Top of Data to process

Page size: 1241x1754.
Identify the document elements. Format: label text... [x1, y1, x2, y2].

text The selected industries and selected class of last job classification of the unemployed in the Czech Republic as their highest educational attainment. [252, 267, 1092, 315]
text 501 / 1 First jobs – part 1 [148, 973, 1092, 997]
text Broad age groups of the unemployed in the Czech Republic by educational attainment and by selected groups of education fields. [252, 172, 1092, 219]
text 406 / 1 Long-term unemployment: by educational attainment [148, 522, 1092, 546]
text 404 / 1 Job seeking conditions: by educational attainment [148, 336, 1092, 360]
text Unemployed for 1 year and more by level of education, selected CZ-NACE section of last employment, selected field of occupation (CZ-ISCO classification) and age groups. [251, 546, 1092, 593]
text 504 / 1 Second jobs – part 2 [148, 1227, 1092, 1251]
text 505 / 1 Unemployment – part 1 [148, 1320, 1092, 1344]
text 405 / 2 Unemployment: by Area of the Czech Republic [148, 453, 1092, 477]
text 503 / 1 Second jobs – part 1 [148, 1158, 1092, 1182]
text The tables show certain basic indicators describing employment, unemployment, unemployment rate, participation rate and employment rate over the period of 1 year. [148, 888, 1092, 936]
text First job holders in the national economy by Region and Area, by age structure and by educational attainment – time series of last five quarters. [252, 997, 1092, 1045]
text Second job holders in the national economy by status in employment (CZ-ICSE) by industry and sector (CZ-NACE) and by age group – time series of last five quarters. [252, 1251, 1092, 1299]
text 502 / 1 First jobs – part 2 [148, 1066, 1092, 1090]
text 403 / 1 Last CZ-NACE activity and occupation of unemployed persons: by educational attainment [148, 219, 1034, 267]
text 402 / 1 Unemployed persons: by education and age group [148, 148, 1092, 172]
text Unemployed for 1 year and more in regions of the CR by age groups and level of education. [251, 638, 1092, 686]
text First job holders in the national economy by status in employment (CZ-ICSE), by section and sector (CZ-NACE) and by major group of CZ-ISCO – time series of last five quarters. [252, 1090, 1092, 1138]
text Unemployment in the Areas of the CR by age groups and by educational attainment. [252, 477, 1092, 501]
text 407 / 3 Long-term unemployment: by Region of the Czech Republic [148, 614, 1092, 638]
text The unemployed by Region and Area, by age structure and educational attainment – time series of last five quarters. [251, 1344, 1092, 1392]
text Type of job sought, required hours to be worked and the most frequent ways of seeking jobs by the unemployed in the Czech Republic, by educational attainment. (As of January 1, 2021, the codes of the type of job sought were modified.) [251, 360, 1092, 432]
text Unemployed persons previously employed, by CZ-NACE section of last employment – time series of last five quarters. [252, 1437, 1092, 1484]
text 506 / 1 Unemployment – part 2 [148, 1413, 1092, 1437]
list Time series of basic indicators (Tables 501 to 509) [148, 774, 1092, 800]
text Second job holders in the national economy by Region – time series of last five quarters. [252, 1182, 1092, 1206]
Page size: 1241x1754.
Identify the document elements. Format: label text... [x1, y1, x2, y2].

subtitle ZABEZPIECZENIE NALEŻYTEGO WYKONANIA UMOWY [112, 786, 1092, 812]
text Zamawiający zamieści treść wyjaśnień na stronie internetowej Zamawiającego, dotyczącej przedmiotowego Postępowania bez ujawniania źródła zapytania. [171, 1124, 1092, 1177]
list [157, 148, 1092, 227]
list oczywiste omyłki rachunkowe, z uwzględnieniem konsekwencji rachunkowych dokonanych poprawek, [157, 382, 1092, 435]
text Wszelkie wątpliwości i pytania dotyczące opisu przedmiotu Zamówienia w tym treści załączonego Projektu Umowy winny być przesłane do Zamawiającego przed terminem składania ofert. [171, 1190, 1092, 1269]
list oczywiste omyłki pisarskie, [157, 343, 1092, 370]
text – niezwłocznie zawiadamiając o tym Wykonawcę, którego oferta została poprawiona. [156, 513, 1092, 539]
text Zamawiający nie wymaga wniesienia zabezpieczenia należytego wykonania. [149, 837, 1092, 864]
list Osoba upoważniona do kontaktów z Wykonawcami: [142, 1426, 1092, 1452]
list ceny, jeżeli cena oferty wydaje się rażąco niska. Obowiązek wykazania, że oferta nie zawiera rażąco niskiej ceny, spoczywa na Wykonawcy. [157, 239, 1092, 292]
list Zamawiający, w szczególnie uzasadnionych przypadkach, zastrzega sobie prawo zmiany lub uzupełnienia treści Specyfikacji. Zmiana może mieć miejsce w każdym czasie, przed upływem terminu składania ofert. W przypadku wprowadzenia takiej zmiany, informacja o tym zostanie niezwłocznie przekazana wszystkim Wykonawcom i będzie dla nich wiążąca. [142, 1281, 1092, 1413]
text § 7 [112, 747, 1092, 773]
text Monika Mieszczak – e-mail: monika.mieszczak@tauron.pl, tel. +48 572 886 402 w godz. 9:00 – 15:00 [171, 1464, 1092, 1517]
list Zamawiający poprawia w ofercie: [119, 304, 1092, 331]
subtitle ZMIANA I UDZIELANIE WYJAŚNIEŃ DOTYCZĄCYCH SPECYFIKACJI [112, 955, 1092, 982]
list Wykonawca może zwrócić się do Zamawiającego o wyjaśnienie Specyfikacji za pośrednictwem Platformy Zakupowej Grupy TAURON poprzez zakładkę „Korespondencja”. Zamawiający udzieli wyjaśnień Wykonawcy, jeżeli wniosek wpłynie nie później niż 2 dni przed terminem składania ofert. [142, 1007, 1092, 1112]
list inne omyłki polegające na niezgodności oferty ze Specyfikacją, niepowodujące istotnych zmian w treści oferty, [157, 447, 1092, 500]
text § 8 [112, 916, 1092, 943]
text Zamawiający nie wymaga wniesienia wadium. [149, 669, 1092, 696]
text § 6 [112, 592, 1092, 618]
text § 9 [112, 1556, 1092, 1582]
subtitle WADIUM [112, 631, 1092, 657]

Bottom of Data to process

## Activity
Your answer should be each line of the data that contains the word "indicators", copied as it stands.

## Response to the exercise
text The tables show certain basic indicators describing employment, unemployment, unemployment rate, participation rate and employment rate over the period of 1 year. [148, 888, 1092, 936]
list Time series of basic indicators (Tables 501 to 509) [148, 774, 1092, 800]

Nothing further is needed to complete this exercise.